Saved data entries:
::::::::::
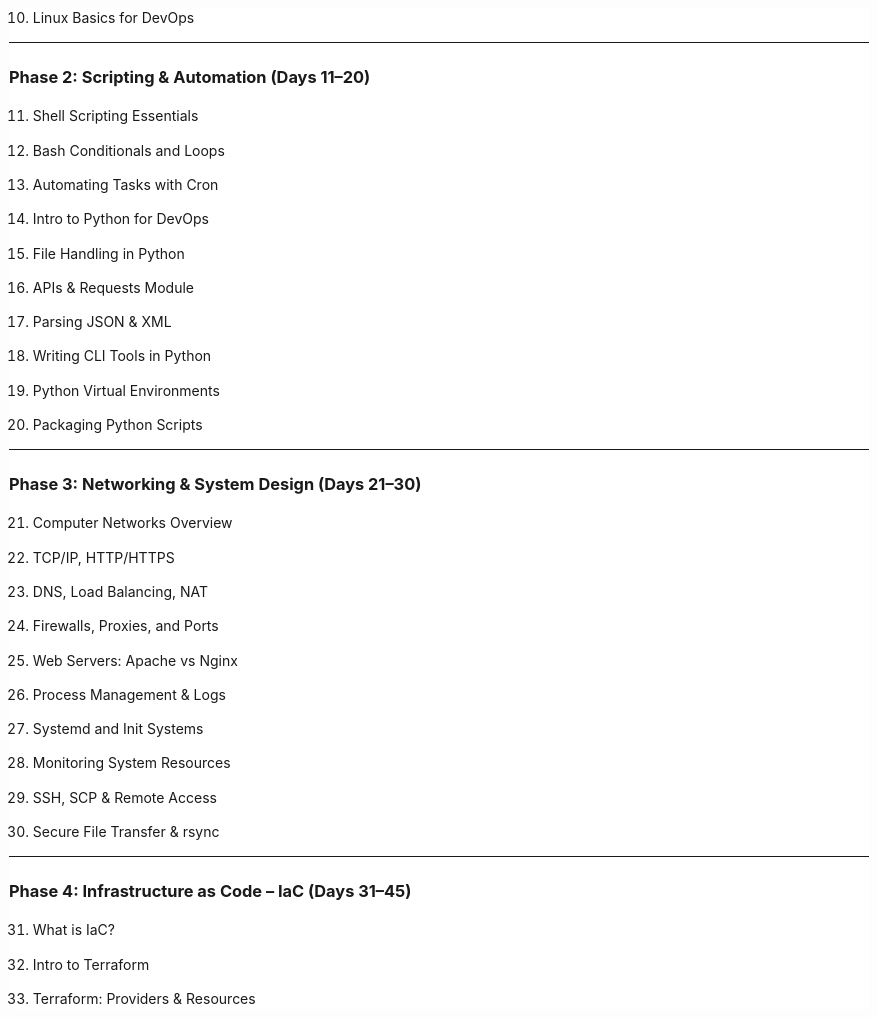 10.  Linux Basics for DevOps
    

----------

### Phase 2: Scripting & Automation (Days 11–20)

11.  Shell Scripting Essentials
    
12.  Bash Conditionals and Loops
    
13.  Automating Tasks with Cron
    
14.  Intro to Python for DevOps
    
15.  File Handling in Python
    
16.  APIs & Requests Module
    
17.  Parsing JSON & XML
    
18.  Writing CLI Tools in Python
    
19.  Python Virtual Environments
    
20.  Packaging Python Scripts
    

----------

### Phase 3: Networking & System Design (Days 21–30)

21.  Computer Networks Overview
    
22.  TCP/IP, HTTP/HTTPS
    
23.  DNS, Load Balancing, NAT
    
24.  Firewalls, Proxies, and Ports
    
25.  Web Servers: Apache vs Nginx
    
26.  Process Management & Logs
    
27.  Systemd and Init Systems
    
28.  Monitoring System Resources
    
29.  SSH, SCP & Remote Access
    
30.  Secure File Transfer & rsync
    

----------

### Phase 4: Infrastructure as Code – IaC (Days 31–45)

31.  What is IaC?
    
32.  Intro to Terraform
    
33.  Terraform: Providers & Resources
::::::::::
# [EXERCISE DETAILS]
Pictures aside, every entry above must be repeated exactly.

# [COMPLETED TASK]
 10.  Linux Basics for DevOps
    

----------

### Phase 2: Scripting & Automation (Days 11–20)

11.  Shell Scripting Essentials
    
12.  Bash Conditionals and Loops
    
13.  Automating Tasks with Cron
    
14.  Intro to Python for DevOps
    
15.  File Handling in Python
    
16.  APIs & Requests Module
    
17.  Parsing JSON & XML
    
18.  Writing CLI Tools in Python
    
19.  Python Virtual Environments
    
20.  Packaging Python Scripts
    

----------

### Phase 3: Networking & System Design (Days 21–30)

21.  Computer Networks Overview
    
22.  TCP/IP, HTTP/HTTPS
    
23.  DNS, Load Balancing, NAT
    
24.  Firewalls, Proxies, and Ports
    
25.  Web Servers: Apache vs Nginx
    
26.  Process Management & Logs
    
27.  Systemd and Init Systems
    
28.  Monitoring System Resources
    
29.  SSH, SCP & Remote Access
    
30.  Secure File Transfer & rsync
    

----------

### Phase 4: Infrastructure as Code – IaC (Days 31–45)

31.  What is IaC?
    
32.  Intro to Terraform
    
33.  Terraform: Providers & Resources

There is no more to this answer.